▶ [課題の目的] 「熱海殺人事件」についての文章では、筆者が1979年に観た舞台のキャストとして誰の名前が挙げられていますか。

つかこうへい「熱海殺人事件」(2015年いのうえひでのり演出版) [演劇]
こんにちは。
北品川藤クリニックの石原です。
クリニックは今年末年始の休診中です。
休みの日は趣味の話題です。
今日はこちら。
つかこうへいの熱海殺人事件を、
劇団新感線のいのうえひでのりが演出し、
活動休止前のつかこうへい事務所の、
オリジナルキャストでもある、
風間杜夫と平田満が出演する、という、
今年一番びっくり仰天した企画が、
先日まで新宿の紀伊国屋ホールで上演されました。
熱海殺人事件は初演はつかこうへい事務所ではないのですが、
その後何度もつかこうへい事務所が上演して、
つかこうへいの代表的なレパートリーの1つとなりました。
1982年の活動休止前で、
僕が観たのは1979年の舞台でしたが、
三浦洋一、平田満、加藤健一、井上加奈子というキャストでした。
木村伝兵衛部長刑事は、
確かに風間杜夫さんも何度か演じましたが、
三浦洋一さんの方が回数は多かったと思います。
つかこうへいさんは、
自分の出自を公表して舞台復帰して以降は、
その作品は1982年以前とは大きく変質し、
熱海殺人事件自体も、
全く別個の作品のように塗り替えられました。
ただ、つかさんが亡くなってからは、
1982年以前の台本や台詞による上演も、
行われるようになっています。
今回の上演は、
僕が観た1979年の舞台と、
ほぼ同じ台詞での上演だったように思います。
熱海殺人事件はつかさんの作品としては珍しく、
文庫本の戯曲集に収録されていて広く読まれていたのですが、
それは外部演出の初演版のもので、
つかさん自身が演出するようになって以降の作品は、
かなりその初演戯曲とは、
台詞や内容の異なるものになっています。
ただ、今回のバージョンはその中では、
比較的初演の台本と同じ部分が多いものです。
オープニングは白鳥の湖が大音量で鳴り響く中、
何かを木村伝兵衛が受話器に向けて叫んでいる、
というもので、
大山金太郎の入場は、
熊田刑事が呼びに行くと、見付からず、
女性刑事がスポットを持って出て来てそれを客席に向け、
客席から大山が歌いながら入場する、
というものです。
これはいずれも初演の台本にはない演出ですが、
僕が観た1979年の上演でも同じでした。
大山登場の曲はオリジナルは「マイウェイ」でしたが、
今回は曲は違っています。
それから、
熊田刑事の台詞は、
「ここは私にお任せ下さい」
以降など初演版とはかなり違っていて、
熊田刑事の生い立ちも、
独白の中に加えられています。
大山の殺人に至る独白では、
村の相撲で「愛のうっちゃり」で勝った、
という件が入っています。
勿論これも初演版の戯曲にはありません。

▶ [与えられた情報]
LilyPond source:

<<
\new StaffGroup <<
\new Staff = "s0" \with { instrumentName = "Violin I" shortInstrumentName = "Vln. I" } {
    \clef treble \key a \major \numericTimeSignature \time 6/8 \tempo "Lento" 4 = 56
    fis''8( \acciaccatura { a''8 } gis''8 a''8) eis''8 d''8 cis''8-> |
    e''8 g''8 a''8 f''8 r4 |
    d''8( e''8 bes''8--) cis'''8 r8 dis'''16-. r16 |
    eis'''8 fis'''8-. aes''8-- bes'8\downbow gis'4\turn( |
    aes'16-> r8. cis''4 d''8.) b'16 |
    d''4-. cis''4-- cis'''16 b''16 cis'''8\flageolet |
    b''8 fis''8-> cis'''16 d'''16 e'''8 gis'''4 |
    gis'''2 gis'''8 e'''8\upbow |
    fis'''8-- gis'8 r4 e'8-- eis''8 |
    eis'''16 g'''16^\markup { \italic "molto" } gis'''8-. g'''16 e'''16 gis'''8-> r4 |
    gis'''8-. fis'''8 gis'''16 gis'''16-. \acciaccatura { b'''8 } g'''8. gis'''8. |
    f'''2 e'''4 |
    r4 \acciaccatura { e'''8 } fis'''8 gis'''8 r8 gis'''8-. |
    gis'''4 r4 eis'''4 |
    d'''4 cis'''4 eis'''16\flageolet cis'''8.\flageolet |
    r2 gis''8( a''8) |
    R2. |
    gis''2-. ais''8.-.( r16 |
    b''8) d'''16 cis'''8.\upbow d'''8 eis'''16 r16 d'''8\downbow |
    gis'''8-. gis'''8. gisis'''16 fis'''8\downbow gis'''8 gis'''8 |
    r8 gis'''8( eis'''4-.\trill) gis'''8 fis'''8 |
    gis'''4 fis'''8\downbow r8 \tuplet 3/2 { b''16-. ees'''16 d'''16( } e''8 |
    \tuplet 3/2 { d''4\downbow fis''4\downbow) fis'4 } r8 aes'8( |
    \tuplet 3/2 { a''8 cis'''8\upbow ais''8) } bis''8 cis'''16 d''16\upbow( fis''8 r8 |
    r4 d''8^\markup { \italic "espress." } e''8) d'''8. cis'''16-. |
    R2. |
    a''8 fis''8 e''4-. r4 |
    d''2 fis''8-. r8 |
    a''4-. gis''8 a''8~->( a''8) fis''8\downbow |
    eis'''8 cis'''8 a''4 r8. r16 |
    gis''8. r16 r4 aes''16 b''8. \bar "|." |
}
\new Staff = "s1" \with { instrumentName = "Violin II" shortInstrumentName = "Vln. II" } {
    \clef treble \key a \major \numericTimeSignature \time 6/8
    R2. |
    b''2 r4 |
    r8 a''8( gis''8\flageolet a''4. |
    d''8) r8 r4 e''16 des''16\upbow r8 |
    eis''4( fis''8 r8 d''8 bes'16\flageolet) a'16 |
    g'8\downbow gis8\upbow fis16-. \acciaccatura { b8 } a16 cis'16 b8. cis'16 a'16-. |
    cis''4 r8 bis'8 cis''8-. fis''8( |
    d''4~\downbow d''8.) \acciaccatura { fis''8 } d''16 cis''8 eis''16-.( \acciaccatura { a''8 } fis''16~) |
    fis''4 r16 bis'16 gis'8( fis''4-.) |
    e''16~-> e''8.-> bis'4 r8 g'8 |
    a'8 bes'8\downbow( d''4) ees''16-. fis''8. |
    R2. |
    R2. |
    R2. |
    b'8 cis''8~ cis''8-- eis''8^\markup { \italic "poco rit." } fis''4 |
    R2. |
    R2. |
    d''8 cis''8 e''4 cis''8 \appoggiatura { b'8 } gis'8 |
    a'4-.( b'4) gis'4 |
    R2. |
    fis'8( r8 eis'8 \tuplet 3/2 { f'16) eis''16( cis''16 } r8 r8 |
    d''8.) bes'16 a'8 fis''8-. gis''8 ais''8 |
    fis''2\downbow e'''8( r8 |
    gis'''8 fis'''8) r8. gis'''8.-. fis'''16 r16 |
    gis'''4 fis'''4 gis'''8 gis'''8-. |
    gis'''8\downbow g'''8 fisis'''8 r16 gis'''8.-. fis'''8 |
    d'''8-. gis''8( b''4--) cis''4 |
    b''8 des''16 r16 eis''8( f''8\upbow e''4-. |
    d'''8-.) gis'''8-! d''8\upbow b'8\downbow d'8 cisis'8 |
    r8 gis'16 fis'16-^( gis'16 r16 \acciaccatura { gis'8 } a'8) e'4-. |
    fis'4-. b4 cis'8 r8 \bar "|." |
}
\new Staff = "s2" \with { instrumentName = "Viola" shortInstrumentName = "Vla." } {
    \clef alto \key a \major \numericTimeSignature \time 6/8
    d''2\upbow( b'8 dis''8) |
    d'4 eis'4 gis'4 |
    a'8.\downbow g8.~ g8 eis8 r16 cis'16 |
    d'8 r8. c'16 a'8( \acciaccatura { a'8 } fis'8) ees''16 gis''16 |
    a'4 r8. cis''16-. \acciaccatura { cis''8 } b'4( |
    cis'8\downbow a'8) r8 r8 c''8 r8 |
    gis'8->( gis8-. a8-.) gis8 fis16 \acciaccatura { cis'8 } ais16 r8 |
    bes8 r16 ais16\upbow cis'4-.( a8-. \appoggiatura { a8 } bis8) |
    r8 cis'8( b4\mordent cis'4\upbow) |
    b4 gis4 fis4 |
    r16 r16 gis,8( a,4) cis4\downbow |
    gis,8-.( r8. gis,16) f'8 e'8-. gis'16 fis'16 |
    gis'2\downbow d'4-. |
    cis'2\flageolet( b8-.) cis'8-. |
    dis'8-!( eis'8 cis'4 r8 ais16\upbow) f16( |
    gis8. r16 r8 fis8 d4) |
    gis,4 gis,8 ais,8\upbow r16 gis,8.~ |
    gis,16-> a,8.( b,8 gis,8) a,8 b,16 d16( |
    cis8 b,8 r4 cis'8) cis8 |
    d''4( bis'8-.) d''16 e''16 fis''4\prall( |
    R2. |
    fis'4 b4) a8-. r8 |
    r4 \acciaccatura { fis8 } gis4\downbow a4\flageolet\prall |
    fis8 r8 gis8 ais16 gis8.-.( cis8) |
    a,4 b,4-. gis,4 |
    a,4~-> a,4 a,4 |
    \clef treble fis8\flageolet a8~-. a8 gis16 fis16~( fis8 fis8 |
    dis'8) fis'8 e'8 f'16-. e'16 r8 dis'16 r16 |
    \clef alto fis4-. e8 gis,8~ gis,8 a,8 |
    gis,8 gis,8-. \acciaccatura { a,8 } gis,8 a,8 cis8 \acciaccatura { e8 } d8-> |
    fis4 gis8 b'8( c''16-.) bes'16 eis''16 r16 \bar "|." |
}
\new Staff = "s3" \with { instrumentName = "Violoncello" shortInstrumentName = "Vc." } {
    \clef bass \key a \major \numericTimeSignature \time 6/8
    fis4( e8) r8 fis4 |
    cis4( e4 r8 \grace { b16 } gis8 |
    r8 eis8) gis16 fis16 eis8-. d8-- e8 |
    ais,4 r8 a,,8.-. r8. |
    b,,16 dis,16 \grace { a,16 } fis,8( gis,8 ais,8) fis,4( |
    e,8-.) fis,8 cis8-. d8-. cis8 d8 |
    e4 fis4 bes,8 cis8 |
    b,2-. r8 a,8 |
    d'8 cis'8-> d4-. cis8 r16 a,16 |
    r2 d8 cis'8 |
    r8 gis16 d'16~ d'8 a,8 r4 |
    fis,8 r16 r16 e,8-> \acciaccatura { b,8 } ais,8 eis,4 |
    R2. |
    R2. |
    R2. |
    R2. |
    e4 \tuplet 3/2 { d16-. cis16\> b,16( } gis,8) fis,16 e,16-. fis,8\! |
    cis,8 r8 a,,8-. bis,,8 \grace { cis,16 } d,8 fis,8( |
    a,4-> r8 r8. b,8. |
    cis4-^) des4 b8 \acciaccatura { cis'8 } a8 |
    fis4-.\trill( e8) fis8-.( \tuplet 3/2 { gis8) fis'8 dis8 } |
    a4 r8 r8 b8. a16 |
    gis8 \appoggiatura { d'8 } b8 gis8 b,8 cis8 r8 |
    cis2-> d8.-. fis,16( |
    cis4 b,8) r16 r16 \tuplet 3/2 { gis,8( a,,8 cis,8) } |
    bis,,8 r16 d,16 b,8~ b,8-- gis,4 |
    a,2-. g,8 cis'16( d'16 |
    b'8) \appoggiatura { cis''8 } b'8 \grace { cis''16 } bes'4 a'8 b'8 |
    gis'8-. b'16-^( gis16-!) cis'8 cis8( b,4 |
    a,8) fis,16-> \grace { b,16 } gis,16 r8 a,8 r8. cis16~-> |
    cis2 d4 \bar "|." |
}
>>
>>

▶ [期待される解答] 三浦洋一、平田満、加藤健一、井上加奈子の四人です。